BNB, for example, only ranks 6th due to its poor ranking in depth and spreads, despite commanding the 3rd most volumes of any tokens. LINK performed well in the spreads and depth metrics, but was let down by its lower trading volumes on centralized exchanges to arrive at, a still impressive relative to its market cap, 9th in liquidity rank.
Winners & Losers
That brings us up to speed with the criteria and metrics to arrive at the liquidity rank. Now we can refer back to the first chart and take a closer look at the tokens rank well, or poorly, when comparing their liquidity to their market cap. The below chart illustrates the differences between the two rankings for each token.
- DOGE ranks 5th in market cap of the tokens chosen, but finished an impressive 3rd in the liquidity ranking. This impressive feat for a meme coin can be attributed to having the third tightest spreads and the fourth best market depth.
- LINK ranked as the 9th most liquid token thanks to its strong scores in spreads and depth.

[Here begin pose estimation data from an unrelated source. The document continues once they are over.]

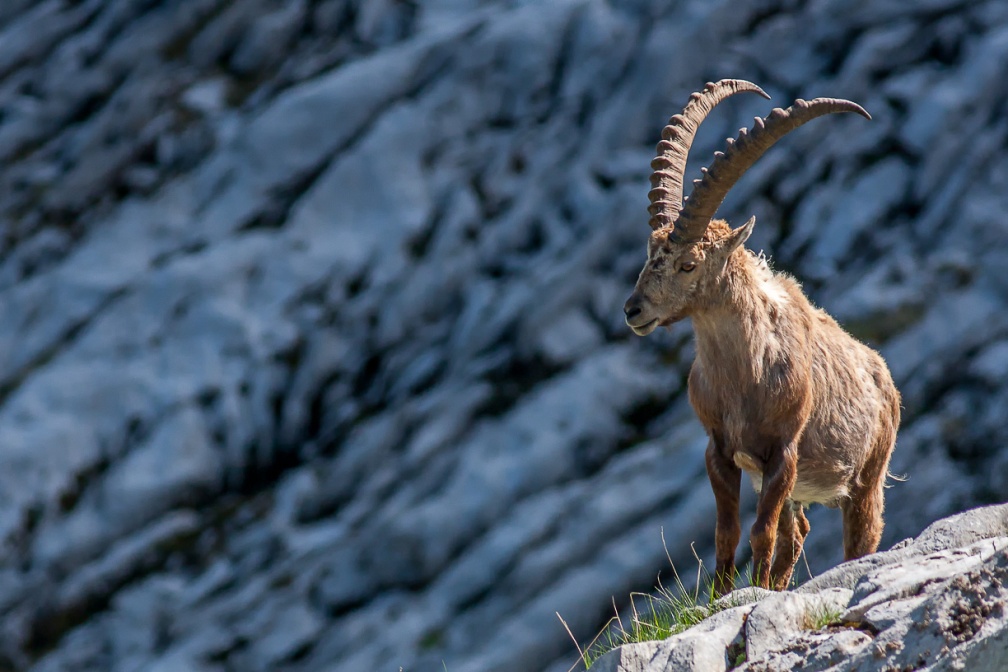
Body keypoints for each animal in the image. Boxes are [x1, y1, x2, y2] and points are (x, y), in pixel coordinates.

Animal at [623, 80, 901, 595]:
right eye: (649, 253)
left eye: (688, 264)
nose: (633, 310)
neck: (743, 377)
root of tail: (883, 375)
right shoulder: (720, 450)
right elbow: (728, 531)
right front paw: (720, 597)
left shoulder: (783, 453)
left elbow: (760, 532)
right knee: (798, 532)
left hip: (867, 478)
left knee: (858, 538)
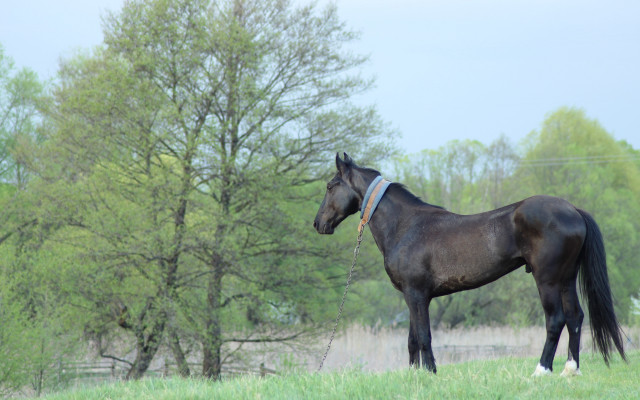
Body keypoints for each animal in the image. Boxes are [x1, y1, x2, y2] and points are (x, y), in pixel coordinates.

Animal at [313, 153, 626, 376]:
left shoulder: (417, 294)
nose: (318, 224)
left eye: (330, 186)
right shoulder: (413, 296)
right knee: (575, 317)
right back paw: (570, 370)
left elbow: (424, 336)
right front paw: (415, 374)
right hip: (566, 278)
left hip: (547, 279)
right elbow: (412, 338)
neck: (405, 226)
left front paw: (431, 373)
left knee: (556, 320)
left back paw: (542, 370)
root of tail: (573, 210)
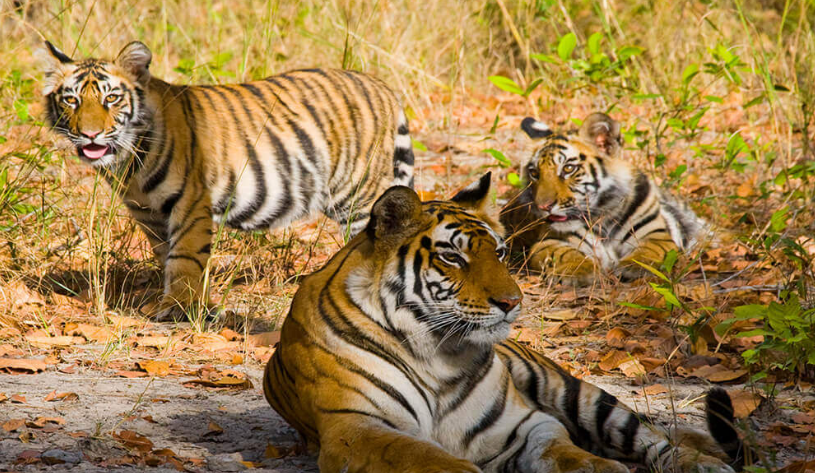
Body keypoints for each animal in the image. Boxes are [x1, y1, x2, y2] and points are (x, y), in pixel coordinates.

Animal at [39, 40, 414, 320]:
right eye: (71, 99)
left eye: (111, 98)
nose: (90, 135)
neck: (129, 163)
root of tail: (382, 86)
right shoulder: (148, 214)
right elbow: (167, 256)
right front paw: (193, 305)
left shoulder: (190, 202)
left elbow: (185, 257)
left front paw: (177, 307)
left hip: (358, 196)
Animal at [262, 172, 741, 473]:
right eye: (452, 257)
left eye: (501, 252)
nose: (513, 302)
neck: (435, 353)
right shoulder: (357, 426)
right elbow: (425, 458)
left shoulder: (522, 424)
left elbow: (565, 452)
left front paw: (600, 467)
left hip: (578, 394)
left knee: (654, 438)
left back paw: (703, 465)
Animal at [500, 112, 708, 281]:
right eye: (535, 173)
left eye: (568, 168)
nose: (543, 206)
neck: (604, 216)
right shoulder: (548, 242)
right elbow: (564, 254)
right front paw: (579, 271)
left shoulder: (656, 234)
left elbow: (650, 250)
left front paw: (634, 266)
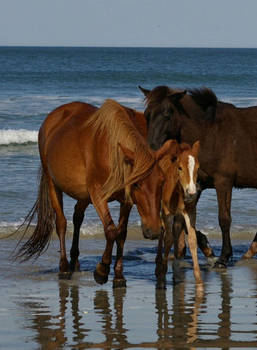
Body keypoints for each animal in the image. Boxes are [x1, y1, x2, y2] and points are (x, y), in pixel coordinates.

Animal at [16, 98, 179, 288]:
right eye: (137, 184)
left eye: (162, 182)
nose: (153, 231)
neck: (111, 153)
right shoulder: (98, 196)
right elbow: (111, 231)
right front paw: (102, 270)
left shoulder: (126, 201)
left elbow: (121, 233)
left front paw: (118, 276)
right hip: (52, 184)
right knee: (61, 223)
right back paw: (64, 267)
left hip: (83, 195)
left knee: (77, 217)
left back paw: (75, 262)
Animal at [139, 85, 256, 268]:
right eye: (147, 114)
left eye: (167, 113)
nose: (152, 149)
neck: (209, 133)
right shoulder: (196, 184)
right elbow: (182, 221)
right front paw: (201, 252)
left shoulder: (223, 182)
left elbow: (224, 219)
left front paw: (222, 258)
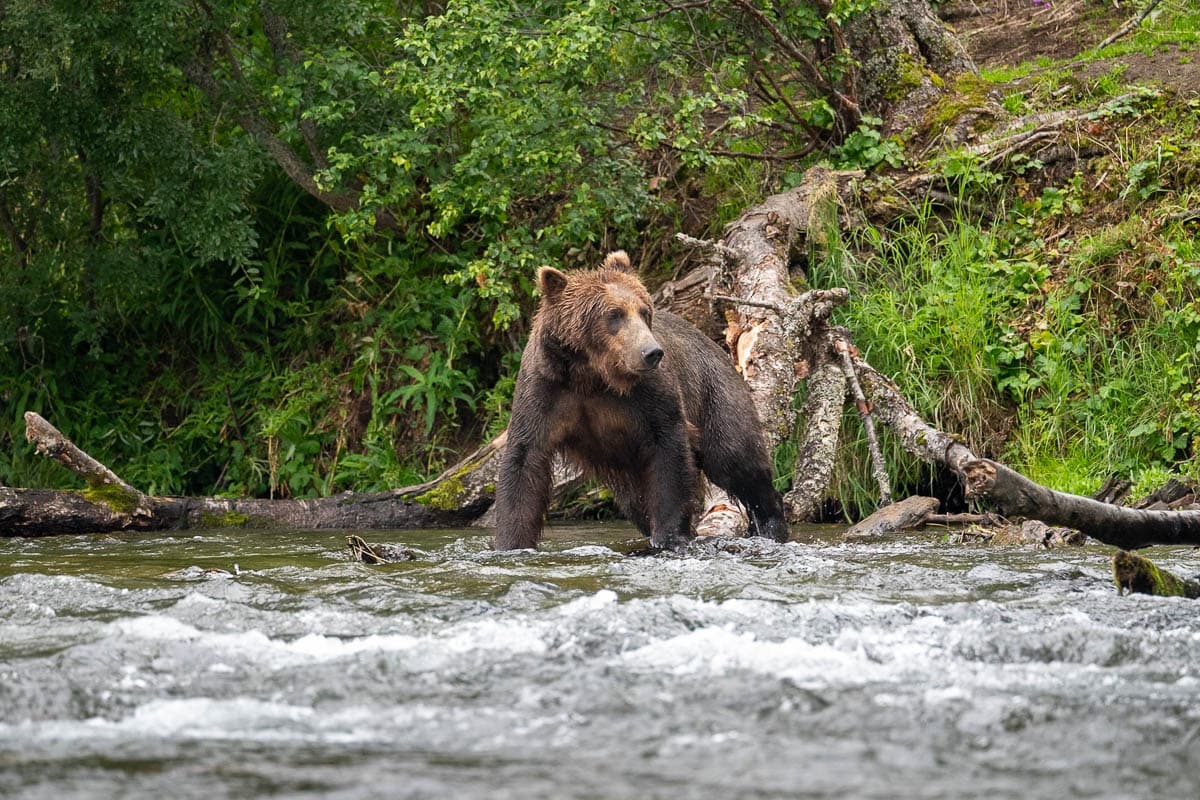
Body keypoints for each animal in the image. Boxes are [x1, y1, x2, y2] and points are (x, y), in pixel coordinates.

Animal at [492, 250, 789, 551]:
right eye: (614, 314)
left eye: (644, 311)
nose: (651, 352)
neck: (593, 375)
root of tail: (714, 343)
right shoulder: (547, 391)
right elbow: (525, 460)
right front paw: (511, 541)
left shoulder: (651, 395)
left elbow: (669, 452)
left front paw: (669, 536)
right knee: (636, 502)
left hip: (715, 392)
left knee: (736, 458)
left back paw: (769, 524)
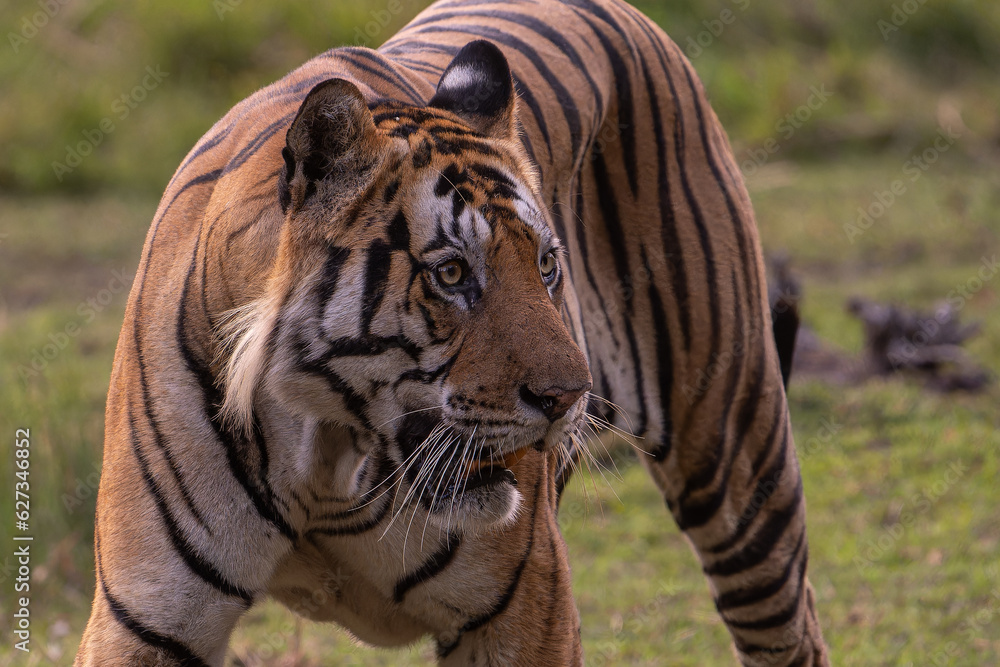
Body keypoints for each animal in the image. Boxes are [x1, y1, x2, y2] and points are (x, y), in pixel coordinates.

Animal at [76, 0, 828, 665]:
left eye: (546, 264)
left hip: (735, 460)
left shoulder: (523, 612)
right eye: (451, 273)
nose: (568, 397)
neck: (323, 455)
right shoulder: (146, 619)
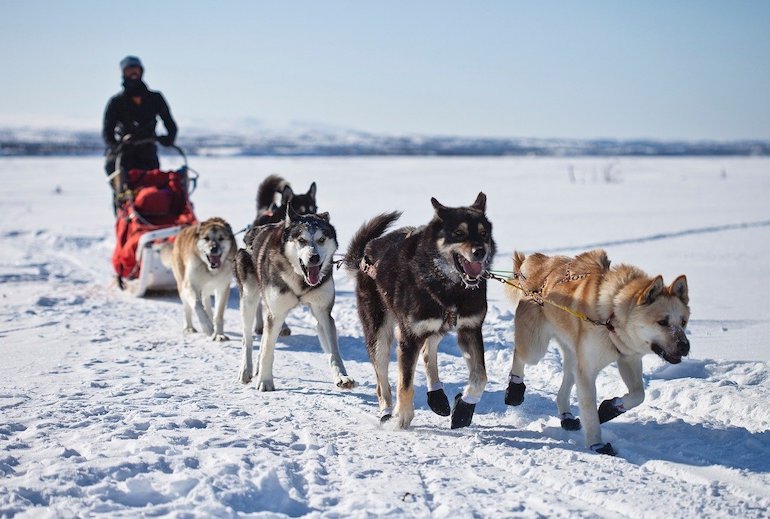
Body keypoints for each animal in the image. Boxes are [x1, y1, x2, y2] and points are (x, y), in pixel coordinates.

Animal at [232, 209, 356, 392]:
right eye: (301, 240)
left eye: (321, 239)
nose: (314, 257)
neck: (300, 280)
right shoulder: (276, 314)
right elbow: (268, 349)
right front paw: (265, 381)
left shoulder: (323, 313)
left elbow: (334, 352)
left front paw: (342, 376)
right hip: (249, 299)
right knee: (247, 338)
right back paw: (246, 369)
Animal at [344, 193, 498, 428]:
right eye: (458, 233)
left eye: (483, 233)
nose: (480, 252)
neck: (449, 287)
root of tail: (366, 253)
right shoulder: (409, 337)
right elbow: (405, 384)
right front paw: (402, 417)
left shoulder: (470, 329)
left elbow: (480, 376)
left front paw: (464, 407)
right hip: (379, 335)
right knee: (382, 381)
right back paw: (387, 412)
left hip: (436, 326)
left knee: (427, 351)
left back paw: (437, 396)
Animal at [504, 250, 688, 458]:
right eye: (662, 322)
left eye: (683, 322)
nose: (685, 346)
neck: (611, 317)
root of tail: (539, 261)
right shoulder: (587, 371)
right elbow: (590, 410)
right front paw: (596, 444)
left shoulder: (628, 359)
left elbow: (639, 394)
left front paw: (610, 408)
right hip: (535, 348)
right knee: (519, 354)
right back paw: (514, 389)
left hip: (573, 357)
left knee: (564, 387)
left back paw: (567, 417)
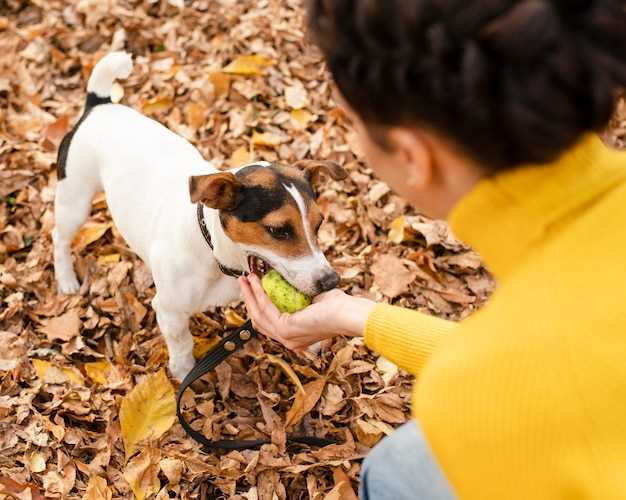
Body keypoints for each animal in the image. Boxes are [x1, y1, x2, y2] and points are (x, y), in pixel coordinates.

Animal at [52, 51, 346, 378]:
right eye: (278, 230)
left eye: (319, 224)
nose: (330, 281)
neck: (214, 251)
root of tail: (99, 106)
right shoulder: (169, 310)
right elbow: (182, 346)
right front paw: (183, 376)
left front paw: (312, 340)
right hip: (75, 200)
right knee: (59, 237)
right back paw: (66, 278)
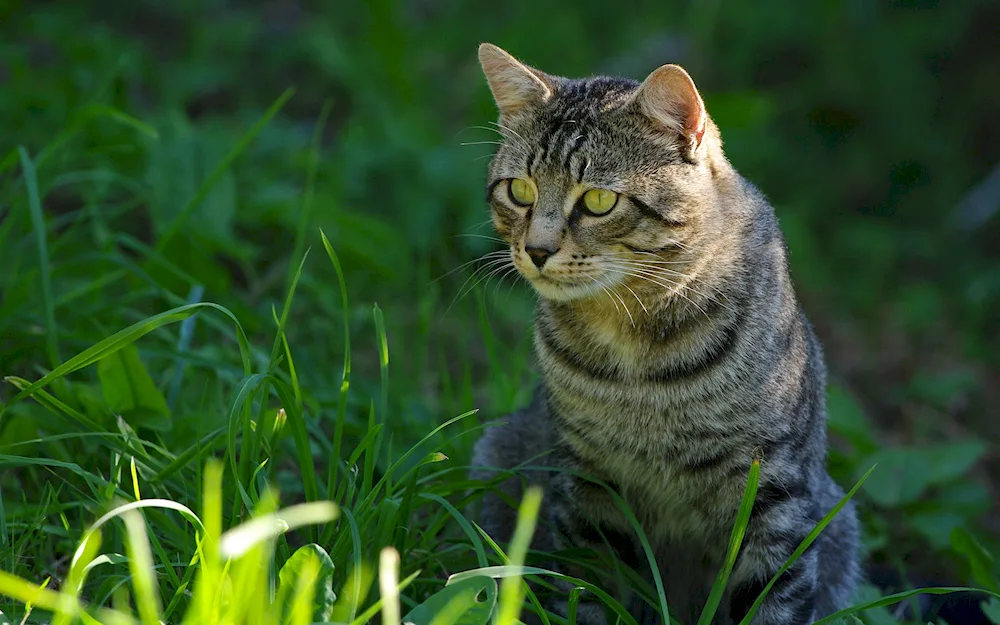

Chainlink’s token is only ranked 16th in market cap and is therefore more liquid than its market cap implies.
- ETC & BCH liquidity was impressive relative to their market cap which should be reassuring for investors in the hard forks. Both made headlines last week as Coinbase Wallet stopped support for the chains.
- Lower market cap tokens ALGO, FIL, APE NEAR and FLOW all are more liquid than their ranking suggests. APE was the largest outlier of the tokens that were more liquid than their market cap implies, ranking as the 17th most liquid token and the 25th largest by market cap. All sitting outside the top 20, perhaps it’s the larger market cap tokens that warrant more caution when it comes to liquidity management.
- BNB was admittedly less liquid than I would have predicted. Being the token of the highest liquidity exchange, BNB underperformed in the depth and spread metrics in particular. BNB ranked as the 6th most liquid token, 3 places worse than its market cap suggests.
- DOT was an underperformer from a liquidity standpoint, only ranking as the 16th most liquid token despite being the 8th largest token by market cap. As we saw earlier, DOT was let down by its second last finish in the spread rankings.
- UNI & LEO were the two largest variations from their market cap to the downside. In UNI’s defense, its primary use is not on centralized exchanges and it functions as a DeFi native token. Seeing it perform poorly on centralized liquidity metrics was therefore not a surprise. LEO on the other hand falls into the same category as BNB and FTT. Its primary use case is very niche as an exchange token that offers benefits to users on that exchange, in this case Bitfinex. The liquidity of LEO is a considerable concern for token holders as it finished second last in our liquidity ranking despite being the 14th largest token by market cap.
- Top 15 market cap tokens seem to be the most misleading from a liquidity point of view. As the largest tokens, investors are more likely to assume all are very liquid and their liquidity risk is low. We can see from our liquidity ranking that this doesn’t hold — 7 of the top 15 tokens had lower liquidity than their standing in market cap rankings suggests. These tokens have the highest potential to mislead investors so it is imperative that their liquidity risk is properly accounted for.
Simply assuming a token is as liquid as its market cap suggests is negligent and lazy. A more thorough approach to valuation is needed that factors in liquidity risk as part of the investment process. This liquidity risk needs to take into account factors such as volume, market depth, and spreads to get a more complete picture of liquidity.
While not completely foolproof, the liquidity ranking system presented in this article provides a more comprehensive way of evaluating the risks of holding a particular token by factoring in the various aspects of liquidity. Outliers such as DOT, BNB, and LEO highlight the need for investors to carefully consider the liquidity of their holdings as part of both the investment process and ongoing risk management of positions.